MediaGuardian's digital media columnist Jeff Jarvis has written an opinion piece today about why he revealed on his blog that he had prostate cancer.
Jarvis admits he risks becoming "merely a medical and emotional exhibitionist" and has "violated my own privacy to an extreme" but he makes much wider points about the benefits of openness and transparency on the web.
He writes: "By revealing my cancer, I realise benefits, and so can society: if one man's story motivates just one more who has the disease to get tested and discover it, then it is worth the price of embarrassment. If many people who have a condition can now share information about their lifestyles and experience, then perhaps the sum of their data can add up to new medical knowledge. I predict a day when to keep such information private will be seen by society as being selfish.
"Collectively, we will use the internet's ability to gather, share and analyse what we know to build greater value than we could on our own. That is the principle of transparency that I want companies and governments to heed: that openness in their information and actions must become their default, that holding secrets only breeds mistrust and robs them and us of the value that comes from sharing.

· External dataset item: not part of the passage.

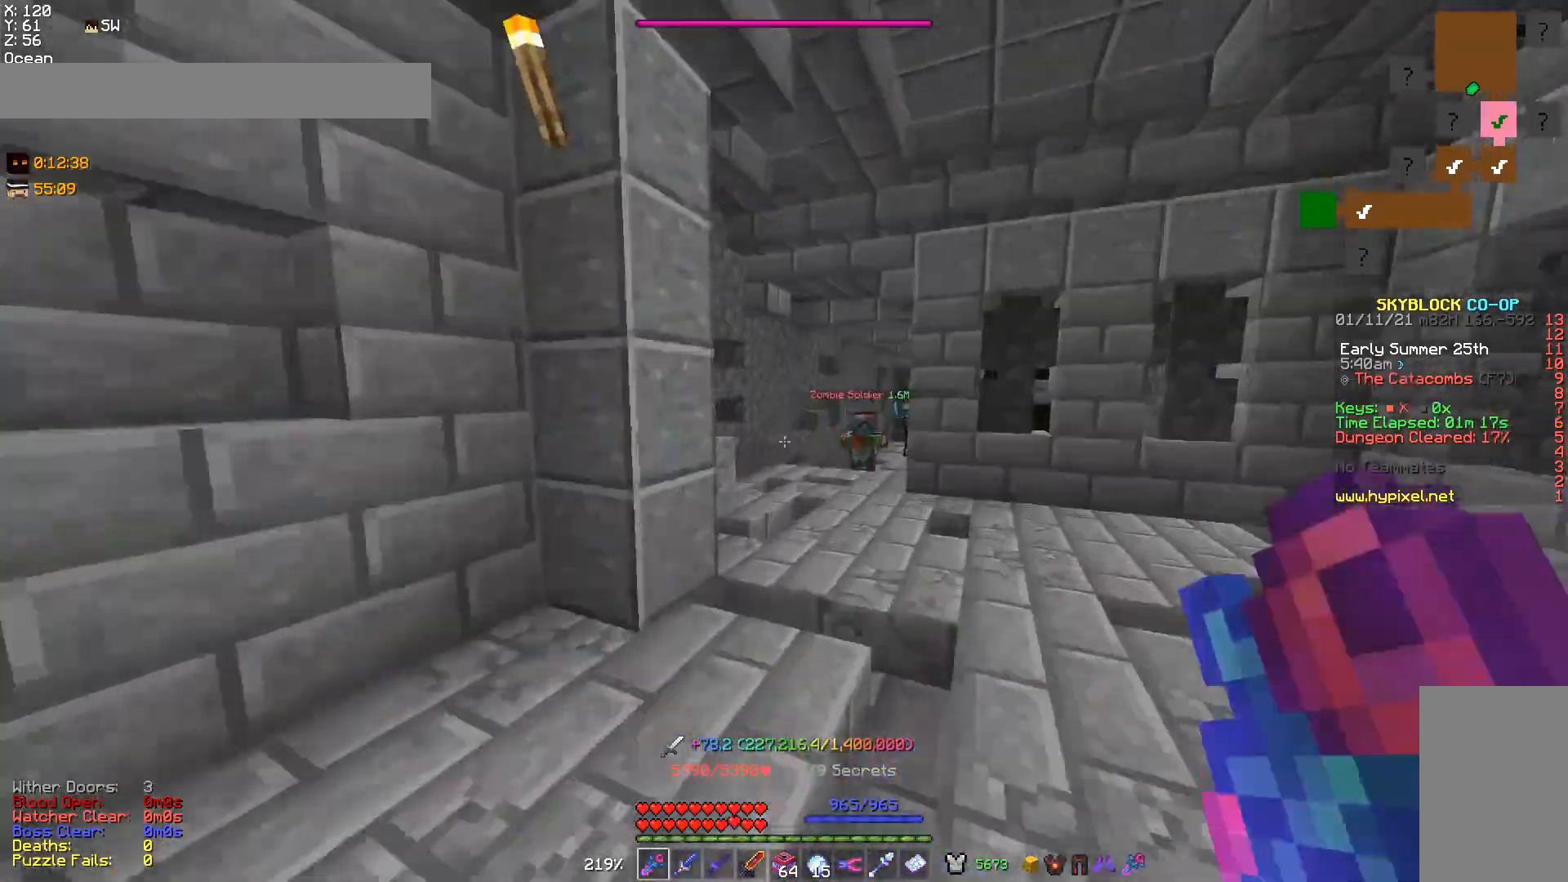
{"keys": [], "mouse": ["right"], "events": [[100, "a", "down"], [267, "a", "up"], [267, "w", "up"], [400, "mouse_right", "down"]]}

"I believe this openness at the source will become a critical element in a new, linked ecosystem of news, as institutions and individuals will be expected to provide maximal information on the web. Such open intelligence also allows an unlimited number of watchdogs on those in power, helping to bring about a new, collaborative – and ultimately, I hope, more effective and efficient – system of journalism.
"So for me, transparency is a necessary ethic of the age. That is why I used my medium, my blog, to share my prostate cancer. If I believe in the value of publicness, how could I not?"